Puluhan tahun yang lalu...
Ada kandang ayam besar yang kokoh berdiri, tak jauh dari halaman rumah. Saking besarnya, katimbang dibilang kandang, ia boleh dikatakan rumah. Rumah ayam.
Dibilang rumah, karena ada atapnya, ada dinding, pintu, jendela, dan tiang-tiang penyangga di setiap sudutnya. Yang menarik, semua bagian rumah ayam itu, nyaris terbuat dari... bambu.
Hampir setiap pagi, sebelum berangkat sekolah, aku mampir berdiri di sudut tiang bambu, rumah ayam itu. Di situlah, tiang bambu kujadikan celengan dan tersimpan harta karun: uang receh jatah jajanku!
:::.
Sore itu, hujan. Biasanya, simbah kakung mengajakku bermain catur, sembari menikmati wedangan.
Namun, sebelum ajakan itu datang, dari sebelah dinding dapur, terdengar samar suara khas mbah putri, berkata sendiri, dengan logat khas Purworejo-nya, "... Tanggal tuwo, urung gajian. Arep nggodhog banyu wae, minyak wis kenthek-an ..." (Tanggal tua, belum gajian. Akan merebus air saja, minyak sudah kehabisan).

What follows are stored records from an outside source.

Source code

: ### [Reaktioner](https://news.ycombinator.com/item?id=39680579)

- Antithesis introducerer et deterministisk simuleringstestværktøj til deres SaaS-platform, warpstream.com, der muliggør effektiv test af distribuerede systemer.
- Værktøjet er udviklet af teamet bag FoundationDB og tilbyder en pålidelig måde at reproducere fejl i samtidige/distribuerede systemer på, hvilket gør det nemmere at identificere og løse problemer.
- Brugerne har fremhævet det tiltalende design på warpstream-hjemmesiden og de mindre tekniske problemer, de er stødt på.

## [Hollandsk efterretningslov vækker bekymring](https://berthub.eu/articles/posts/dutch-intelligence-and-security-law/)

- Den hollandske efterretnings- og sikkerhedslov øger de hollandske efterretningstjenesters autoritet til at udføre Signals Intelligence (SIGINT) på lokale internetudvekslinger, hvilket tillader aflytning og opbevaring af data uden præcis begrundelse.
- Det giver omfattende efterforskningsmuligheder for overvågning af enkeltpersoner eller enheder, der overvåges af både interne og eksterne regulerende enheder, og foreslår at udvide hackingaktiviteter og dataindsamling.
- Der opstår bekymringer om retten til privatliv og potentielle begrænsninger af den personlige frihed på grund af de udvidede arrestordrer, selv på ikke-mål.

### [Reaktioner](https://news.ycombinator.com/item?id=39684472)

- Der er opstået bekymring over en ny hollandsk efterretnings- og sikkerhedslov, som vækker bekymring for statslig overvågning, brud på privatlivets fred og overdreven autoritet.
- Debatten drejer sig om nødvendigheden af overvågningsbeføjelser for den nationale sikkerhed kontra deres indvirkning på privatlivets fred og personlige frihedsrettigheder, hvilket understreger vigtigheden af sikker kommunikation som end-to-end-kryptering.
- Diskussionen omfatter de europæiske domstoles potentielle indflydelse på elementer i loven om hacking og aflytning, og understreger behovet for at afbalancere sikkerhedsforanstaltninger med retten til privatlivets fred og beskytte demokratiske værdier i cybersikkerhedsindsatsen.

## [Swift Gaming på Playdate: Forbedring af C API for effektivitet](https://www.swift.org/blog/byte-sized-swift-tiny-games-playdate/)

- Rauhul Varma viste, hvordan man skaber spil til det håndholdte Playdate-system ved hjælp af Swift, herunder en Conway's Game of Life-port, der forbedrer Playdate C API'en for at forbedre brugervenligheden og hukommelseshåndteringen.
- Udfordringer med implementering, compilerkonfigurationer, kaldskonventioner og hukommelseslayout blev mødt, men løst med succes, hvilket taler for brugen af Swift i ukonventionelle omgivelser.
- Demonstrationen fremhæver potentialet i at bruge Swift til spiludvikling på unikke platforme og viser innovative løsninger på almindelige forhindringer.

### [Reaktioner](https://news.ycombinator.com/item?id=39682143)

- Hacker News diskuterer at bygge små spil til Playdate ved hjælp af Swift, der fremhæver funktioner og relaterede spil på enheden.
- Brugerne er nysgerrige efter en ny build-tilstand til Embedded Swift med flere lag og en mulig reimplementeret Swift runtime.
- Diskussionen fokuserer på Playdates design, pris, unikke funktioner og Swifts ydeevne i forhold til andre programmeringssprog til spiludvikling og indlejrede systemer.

Suaranya, berat tersendat, bergetar. Mungkin, menahan sesak rasa, tangis, atau.. entah, apa.
Ah, pasti mbah kakung minta wedang, goreng pisang, goreng ubi, atau kacang rebusan, bathinku.
Dari bilik kamar, aku hanya bisa tersenyum, getir.
Hatiku..., pilu.
:::.
Inilah, saatnya.
Aku menyelinap ke luar kamar menuju rumah ayam, melewati teras. Hujan yang bertambah deras, tak menyurutkan langkah dan hatiku yang sudah penuh rasa welas. Bersama hujan, celengan bambu pun kubongkar, ku-palu keras!